Quellen, Fassungen, Inhalt

[Bearbeiten | Quelltext bearbeiten]

Die Sammlung enthält etwa 1500 Kanones, die auf vier Bücher verteilt sind. Vier Inhaltsverzeichnisse, die nicht exakt den vier Büchern der Sammlung entsprechen, verweisen für eine große Zahl von Überschriften auf jeweils einen oder auch mehrere Kanones. In der Sammlung selbst werden die Überschriften ungewöhnlicherweise nicht wiederholt.

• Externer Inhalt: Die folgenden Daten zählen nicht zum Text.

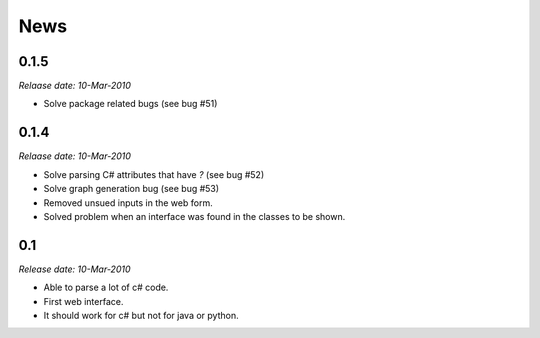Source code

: .. This is your project NEWS file which will contain the release notes.
.. Example: http://www.python.org/download/releases/2.6/NEWS.txt
.. The content of this file, along with README.rst, will appear in your
.. project's PyPI page.

News
====

0.1.5
-----

*Relaase date: 10-Mar-2010*

* Solve package related bugs (see bug #51)


0.1.4
-----

*Relaase date: 10-Mar-2010*

* Solve parsing C# attributes that have *?* (see bug #52)
* Solve graph generation bug (see bug #53)
* Removed unsued inputs in the web form.
* Solved problem when an interface was found in the classes to be shown.


0.1
---

*Release date: 10-Mar-2010*

* Able to parse a lot of c# code.
* First web interface.
* It should work for c# but not for java or python.
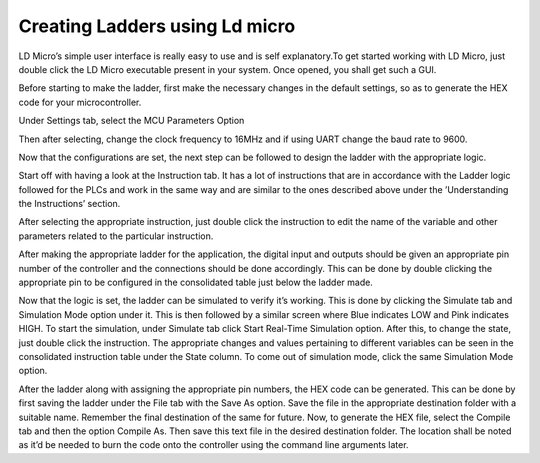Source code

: Creating Ladders using Ld micro
===============================

LD Micro’s simple user interface is really easy to use and is self explanatory.To get started working with LD Micro, just double click the LD Micro executable present in your system. Once opened, you shall get such a GUI.

.. image:: ../images/ld1.png
   :height: 540px
   :width: 750px
   :scale: 150

Before starting to make the ladder, first make the necessary changes in
the default settings, so as to generate the HEX code for your microcontroller.

Under Settings tab, select the MCU Parameters Option

.. image:: /images/Setup.png
   :height: 340px
   :width: 450px
   :scale: 150

Then after selecting, change the clock frequency to 16MHz and if using
UART change the baud rate to 9600.

.. image:: /images/cont.png
   :height: 540px
   :width: 650px
   :scale: 150

Now that the configurations are set, the next step can be followed to
design the ladder with the appropriate logic.

Start off with having a look at the Instruction tab. It has a lot of
instructions that are in accordance with the Ladder logic followed for the PLCs and work in the same way and are similar to the ones described above under the ’Understanding the Instructions’ section.

After selecting the appropriate instruction, just double click the instruction to edit the name of the variable and other parameters related to the particular instruction.

.. image:: /images/change.png
   :height: 540px
   :width: 650px
   :scale: 150

After making the appropriate ladder for the application, the digital input and outputs should be given an appropriate pin number of the controller and the connections should be done accordingly. This can be done by double clicking the appropriate pin to be configured in the consolidated table just below the ladder made.

.. image:: /images/PIN.png
   :height: 540px
   :width: 600px
   :scale: 150

Now that the logic is set, the ladder can be simulated to verify it’s working. This is done by clicking the Simulate tab and Simulation Mode option under it. This is then followed by a similar screen where Blue indicates LOW and Pink indicates HIGH. To start the simulation, under Simulate tab click Start Real-Time Simulation option. After this, to change the state, just double click the instruction. The appropriate changes and values pertaining to different variables can be seen in the consolidated instruction table under the State column. To come out of simulation mode, click the same Simulation Mode option.

.. image:: /images/states.png
   :height: 340px
   :width: 450px
   :scale: 150

After the ladder along with assigning the appropriate pin numbers, the
HEX code can be generated. This can be done by first saving the ladder
under the File tab with the Save As option. Save the file in the appropriate destination folder with a suitable name. Remember the final destination of the same for future. Now, to generate the HEX file, select the Compile tab and then the option Compile As. Then save this text file in the desired destination folder. The location shall be noted as it’d be needed to burn the code onto the controller using the command line arguments later.







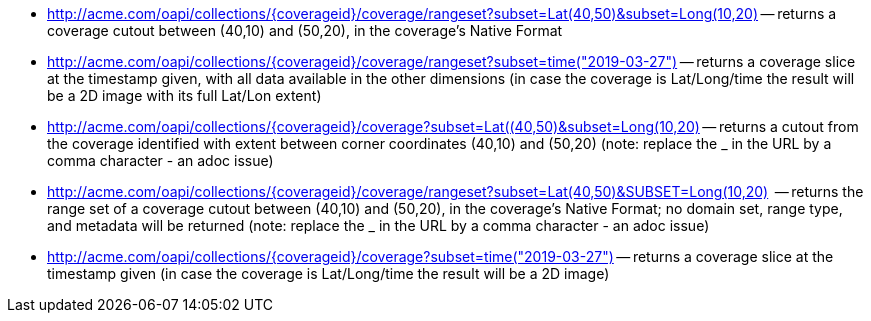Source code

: 
*   http://acme.com/oapi/collections/%7dcoverageid%7d/coverage/rangeset?subset=Lat(40,50)&subset=Long(10,20)["http://acme.com/oapi/collections/{coverageid}/coverage/rangeset?subset=Lat(40,50)&subset=Long(10,20)"] -- returns a coverage cutout between (40,10) and (50,20), in the coverage's Native Format
*   http://acme.com/oapi/collection/%7bcoverageid%7d/coverage/rangeset?subset=time(2019-03-27)["http://acme.com/oapi/collections/{coverageid}/coverage/rangeset?subset=time(\"2019-03-27\")"] -- returns a coverage slice at the timestamp given, with all data available in the other dimensions (in case the coverage is Lat/Long/time the result will be a 2D image with its full Lat/Lon extent)
*   http://acme.com/oapi/collections/%7Bcoverageid%7D/coverage?subset=Lat(40,50)&subset=Long(10,20)["http://acme.com/oapi/collections/{coverageid}/coverage?subset=Lat((40,50)&subset=Long(10,20)"] -- returns a cutout from the coverage identified with extent between corner coordinates (40,10) and (50,20) (note: replace the _ in the URL by a comma character - an adoc issue)
*   http://acme.com/oapi/collections/%7Bcoverageid%7D/coverage/rangeset?subset=Lat(40,50)&subset=Long(10,20)["http://acme.com/oapi/collections/{coverageid}/coverage/rangeset?subset=Lat(40,50)&SUBSET=Long(10,20)"]  -- returns the range set of a coverage cutout between (40,10) and (50,20), in the coverage’s Native Format; no domain set, range type, and metadata will be returned (note: replace the _ in the URL by a comma character - an adoc issue)
*   http://acme.com/oapi/collections/%7Bcoverageid%7D/coverage?subset=time(%222019-03-27%22)["http://acme.com/oapi/collections/{coverageid}/coverage?subset=time(\"2019-03-27\")"] -- returns a coverage slice at the timestamp given (in case the coverage is Lat/Long/time the result will be a 2D image)
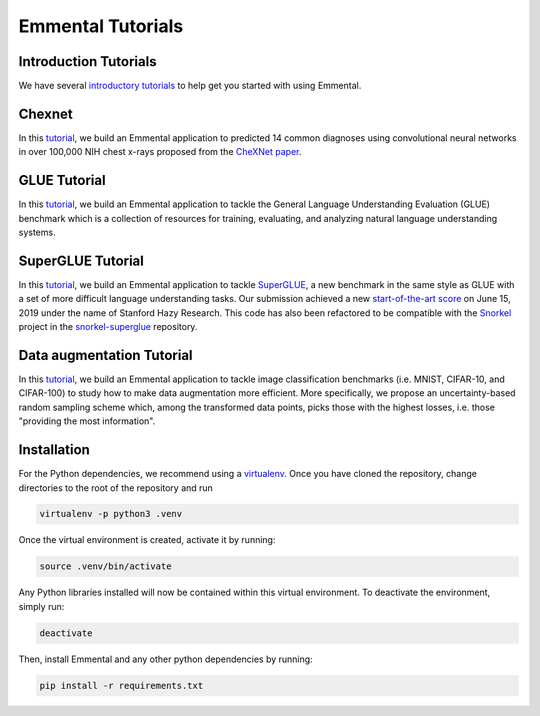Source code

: Emmental Tutorials
===================

Introduction Tutorials
----------------------

We have several `introductory tutorials <intro/>`_ to help get you started with using Emmental.

Chexnet
-------

In this `tutorial <chexnet/>`_, we build an Emmental application to predicted 14 common diagnoses using convolutional neural networks in over 100,000 NIH chest x-rays proposed from the `CheXNet paper`_.

GLUE Tutorial
-------------

In this `tutorial <glue/>`_, we build an Emmental application to tackle the General Language Understanding Evaluation (GLUE) benchmark which is a collection of resources for training, evaluating, and analyzing natural language understanding systems.

SuperGLUE Tutorial
-------------

In this `tutorial <superglue/>`_, we build an Emmental application to tackle `SuperGLUE`_, a new benchmark in the same style as GLUE with a set of more difficult language understanding tasks. Our submission achieved a new `start-of-the-art score`_ on June 15, 2019 under the name of Stanford Hazy Research. This code has also been refactored to be compatible with the `Snorkel`_ project in the `snorkel-superglue`_ repository.

Data augmentation Tutorial
-------------

In this `tutorial <data_augmentation/>`_, we build an Emmental application to tackle image classification benchmarks (i.e. MNIST, CIFAR-10, and CIFAR-100) to study how to make data augmentation more efficient. More specifically, we propose an uncertainty-based random sampling scheme which, among the transformed data points, picks those with the highest losses, i.e. those "providing the most information".


Installation
------------

For the Python dependencies, we recommend using a
`virtualenv`_. Once you have cloned the
repository, change directories to the root of the repository and run

.. code:: bash

    virtualenv -p python3 .venv


Once the virtual environment is created, activate it by running:

.. code:: bash

    source .venv/bin/activate


Any Python libraries installed will now be contained within this virtual
environment. To deactivate the environment, simply run:

.. code:: bash

    deactivate


Then, install Emmental and any other python dependencies by running:

.. code:: bash

    pip install -r requirements.txt


.. _virtualenv: https://virtualenv.pypa.io/en/stable/
.. _`CheXNet paper`: https://arxiv.org/pdf/1711.05225
.. _`start-of-the-art score`: https://super.gluebenchmark.com/leaderboard
.. _`SuperGLUE`: https://super.gluebenchmark.com
.. _`Snorkel`: http://snorkel.stanford.edu
.. _`snorkel-superglue`: https://github.com/HazyResearch/snorkel-superglue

Die Texte stammen aus sehr unterschiedlichen Rechtsquellen. Die meisten Kanones sind Auszüge aus Dekretalen (einschließlich Pseudoisidor). Auffällig viele Texte sind in keiner älteren Sammlung zu finden. Deusdedit hatte Zugriff auf die Archive des Lateran und suchte dort offenbar gezielt nach Rechtstexten und Urkunden. Seine Sammlung enthält viele sonst sehr seltene Kanones, oft in sehr guter Qualität. Für einige Briefe Gelasius’ I., das Vierte Konzil von Konstantinopel (879/880) und mehrere Urkunden zum Besitz der römischen Kirche ist die Sammlung jeweils die früheste und teilweise die einzige Überlieferung. Zu den erstmals bei Deusdedit überlieferten Texten gehört auch Dagome Iudex, eine vieldiskutierte Quelle zur frühen polnischen Staatlichkeit.[1] Für bestimmte Papstbriefe, insbesondere die von Gregor VII., konnte er offensichtlich das (erhaltene) Register mit heute verlorenen Originalen vergleichen.[2] Außerdem zitiert Deusdedit den Liber diurnus in einer sonst unbekannten Fassung. Deusdedit stand im Austausch mit Anselm II. von Lucca und Bonizo von Sutri, deren Sammlungen teilweise die gleichen Quellen nutzten wie er selbst.[3]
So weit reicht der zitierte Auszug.